*Tarefa escrita*:
Transcreva do texto sobre reiteradores o trecho entre "O cursor aponta" e "até o último.", incluindo os dois.

*Página*:
------------------------------

2007-01-06

Reiterador III


Andei pensando e concluí que, como o primeiro artigo já foi voltado para programadores, o segundo deveria ter sido um pouco mais explicativo.

Introdução


O objetivo aqui é explicar um pouco mais de metatabelas e corrotinas através da criação de um reiterador.

Mas o que diabos é um reiterador?

Reiterador (em inglês iterator) é um objeto que percorre uma lista geralmente grande demais para ser carregada na memória, retornando cada elemento sem precisar carregar toda a lista de uma só vez.

Por exemplo, um cursor de uma consulta de banco de dados. A tabela retornada pela consulta pode ter 200MB ou mais, mas o cursor jamais vai ocupar mais espaço na memória do que o suficiente para manipular um único registro.

Como funciona?

O cursor aponta para o vazio. Quando seu valor é requerido (geralmente pelo método next()), ele avança para o primeiro registro e retorna seus campos. Quando é requerido novamente, ele avança para o próximo registro, retornando-o, e assim sucessivamente até o último.

É assim que funciona um reiterador.

Outro exemplo é um descritor de arquivo.

O descritor começa apontando para a posição 0 do arquivo. Quando seu valor é requerido, ele retorna o byte dessa posição e avança para a próxima posição, e assim até o fim do arquivo. O funcionamento é similar.

Vamos criar um reiterador muito simples que retorne cada elemento da sequência de Fibonacci.

Metatabela


Metatabela é um recurso da linguagem Lua que funciona de modo similar a uma classe em linguagens orientadas a objetos.

A metatabela é uma tabela que contém a chaves especiais para tratamento de chamadas. As tabelas que recebem a metatabela como sua trabalham de modo similar a instâncias.

------------------------------

*Itens do conjunto*:

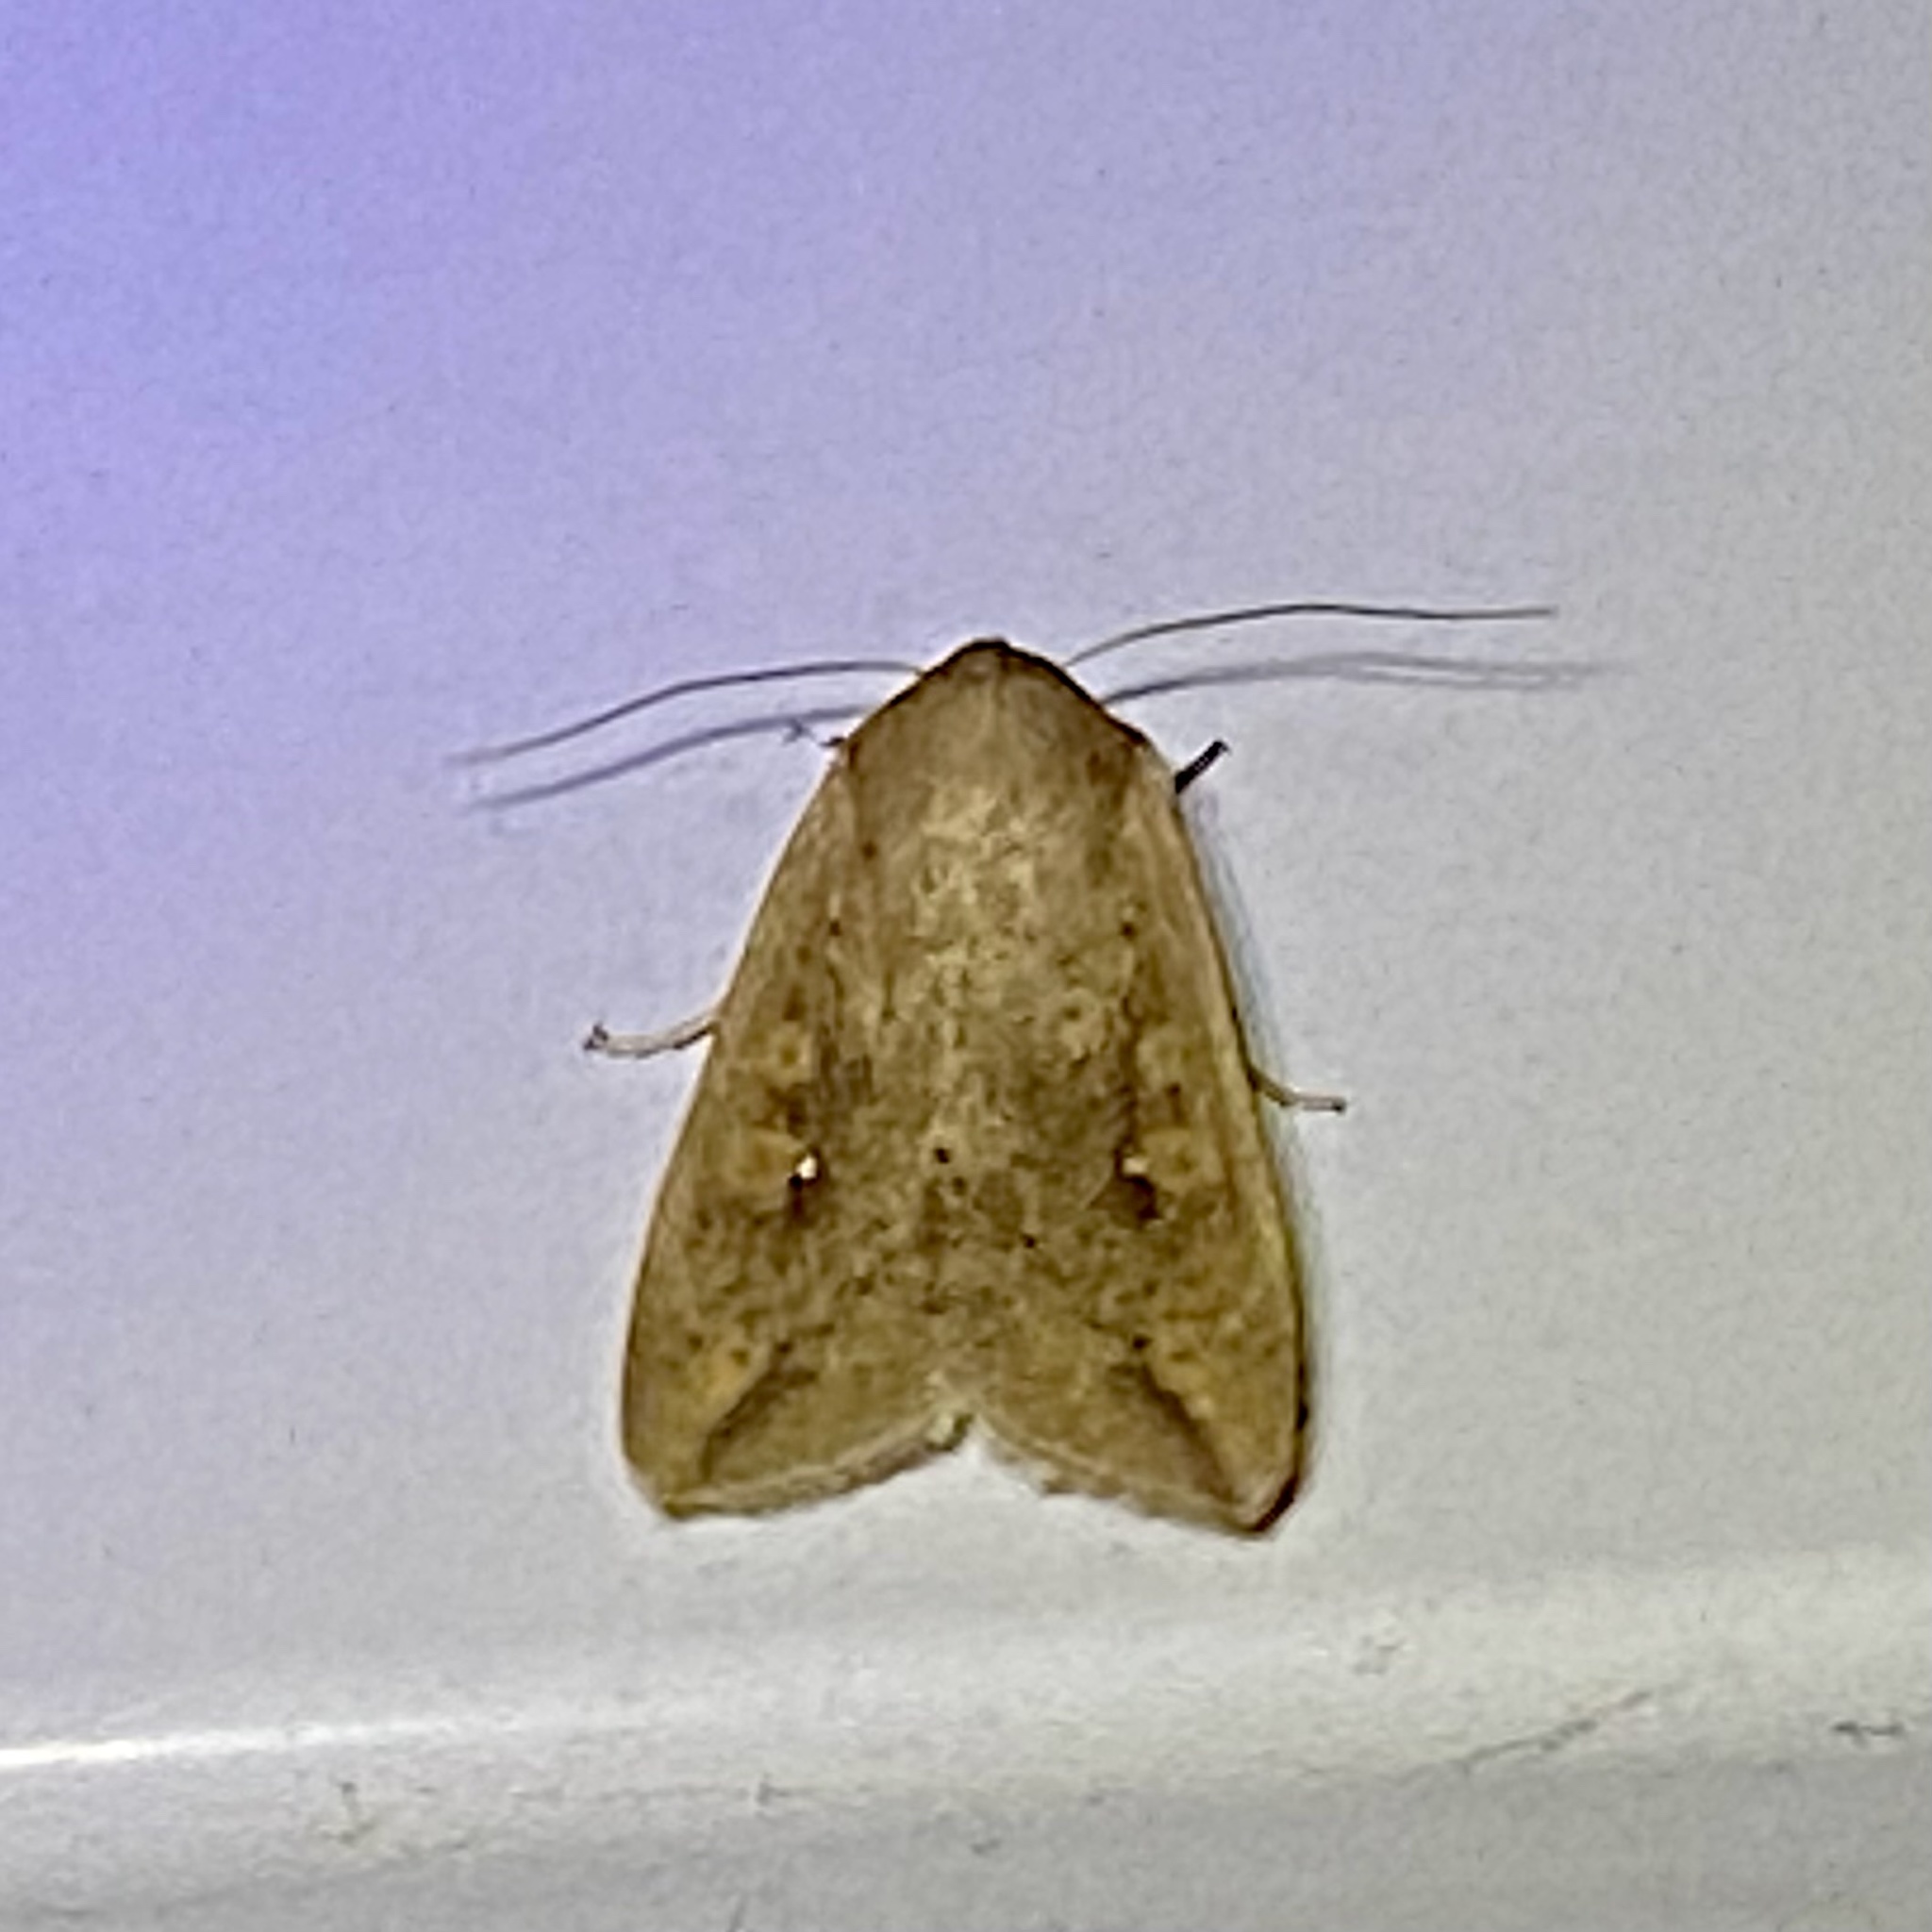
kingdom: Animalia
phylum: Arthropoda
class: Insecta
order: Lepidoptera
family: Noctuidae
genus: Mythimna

------------------------------

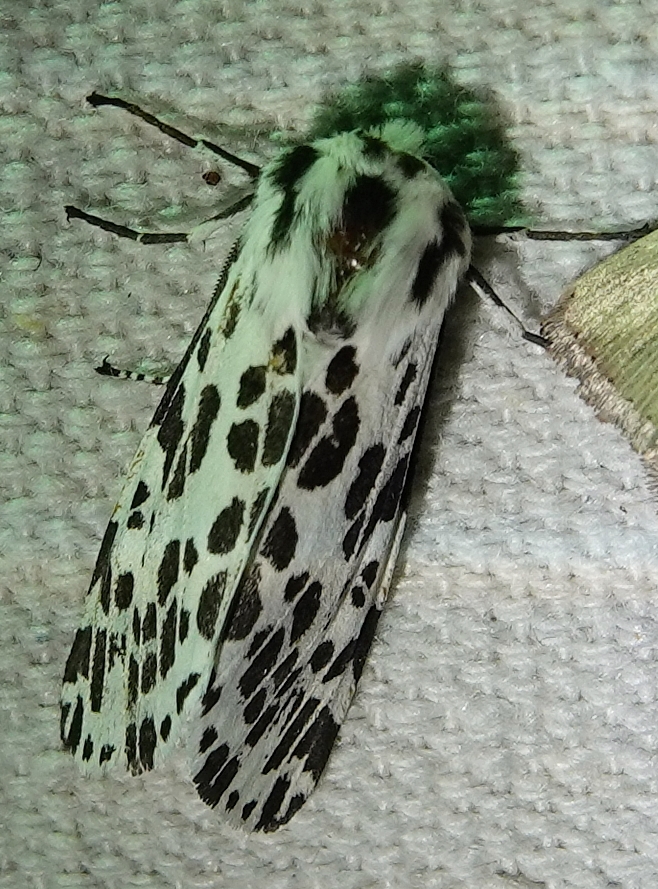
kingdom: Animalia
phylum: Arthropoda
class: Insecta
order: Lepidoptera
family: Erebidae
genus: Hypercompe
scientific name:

------------------------------

*Resposta*:
O cursor aponta para o vazio. Quando seu valor é requerido (geralmente pelo método next()), ele avança para o primeiro registro e retorna seus campos. Quando é requerido novamente, ele avança para o próximo registro, retornando-o, e assim sucessivamente até o último.